Figure 2-11 is a simple example of differential pressure. The figure illustrates a single piston with a surface area of 6 square inches, attached to a piston rod with an area of 2 square inches. Without any external force applied to the end of the piston rod, an equal force, 20 psig, applied to both sides of the piston, will cause the piston to move to the right. This motion is the result of differential forces. Even though the input force, 20 psig, is applied to both sides of the piston, the difference in area, 6 in2 on the left face,

and 2 in2 on the right face, will cause the piston to move. The opposed faces of the pis­ ton behave like two pistons acting against each other. The area of one face is the full cross-sectional area of the cylinder or 6 square inches, while the area of the opposing face is the area of the piston minus the area of the piston rod, or 2 square inches. This leaves an effective area of 4 square inches on the piston rod side of the piston.

The force acting on the left side of the piston is equal to 20 psi x 6 square inches or 120 pounds. The opposing force generated by the right side of the piston is 20 psi x 4 square inches or 80 pounds. Therefore, there is a net unbalanced force of 40 pounds (120- 80) acting on the right, and the piston will move in that direction.

VOLUME AND DISTANCE FACTORS

You have learned that if a force is applied to a system and the cross-sectional areas of the input and output are equal, the force on the input piston will support an equal resistant force on the output piston. The pressure of the liquid at this point is equal to the force applied to the input piston divided by the piston’s area. Let us now look at what happens when a force greater than the resistance is applied to the input piston.

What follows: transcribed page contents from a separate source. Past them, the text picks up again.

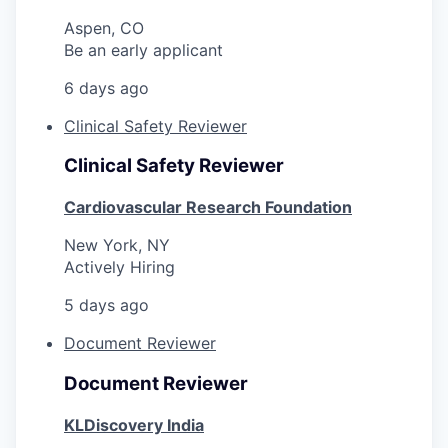
Aspen, CO
Be an early applicant
6 days ago
Clinical Safety Reviewer
Clinical Safety Reviewer
Cardiovascular Research Foundation
New York, NY
Actively Hiring
5 days ago
Document Reviewer
Document Reviewer
KLDiscovery India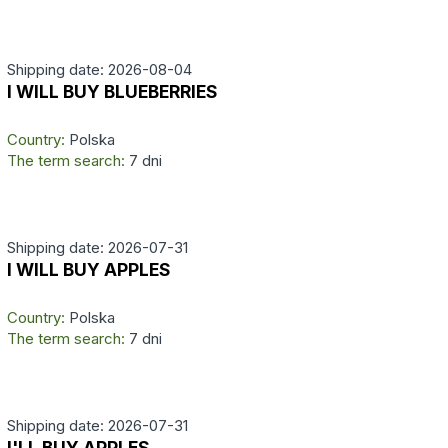
Shipping date: 2026-08-04
I WILL BUY BLUEBERRIES
Country:
Polska
The term search:
7 dni
Shipping date: 2026-07-31
I WILL BUY APPLES
Country:
Polska
The term search:
7 dni
Shipping date: 2026-07-31
I'LL BUY APPLES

In the system illustrated in Figure 2-8, assume that the resistant force on the output piston is 100 pounds. If a force slightly greater than 100 pounds is applied to the input piston, the pressure in the system will be slightly greater than 10 psi. This increase in pressure will overcome the resistant force on the output piston. If the input piston is forced downward 1 inch, the movement displaces 10 cubic inches of fluid. The fluid must go somewhere. Since the system is closed and the fluid is practically incom­pressible, the fluid will move the right side of the system. Because the output piston also has a cross-sectional area of 10 square inches, it will move upward 1 inch to accommodate the 10 cubic inches of fluid. You may generalize this by saying that if two pistons in a closed system have equal cross-sectional areas and one piston is pushed and moved, the other piston will move the same distance in the opposite direc­ tion. This is because a decrease in volume in one part of the system is balanced by an equal increase in volume in another part of the system.

Apply this reasoning to the system in Figure 2-9. If the input piston is pushed down a distance of 1 inch, the volume in the left cylinder will decrease by 2 cubic inches. At the same time, the volume in the right cylinder will increase by 2 cubic inches. Since the diameter of the right cylinder cannot change, the piston must move upward to allow the volume to increase. The piston will move a distance equal to the volume increase divided by the surface area of the piston. In this example, the piston will move one-tenth of an inch (2 cubic inches/20 square inches).

This leads to the second basic rule for fluid power systems that contain two pistons: The distances the pistons move are inversely proportional to their areas. Or, more sim­ply, if one piston is smaller than the other, the smaller piston must move a greater dis­tance than the larger piston any time the pistons move.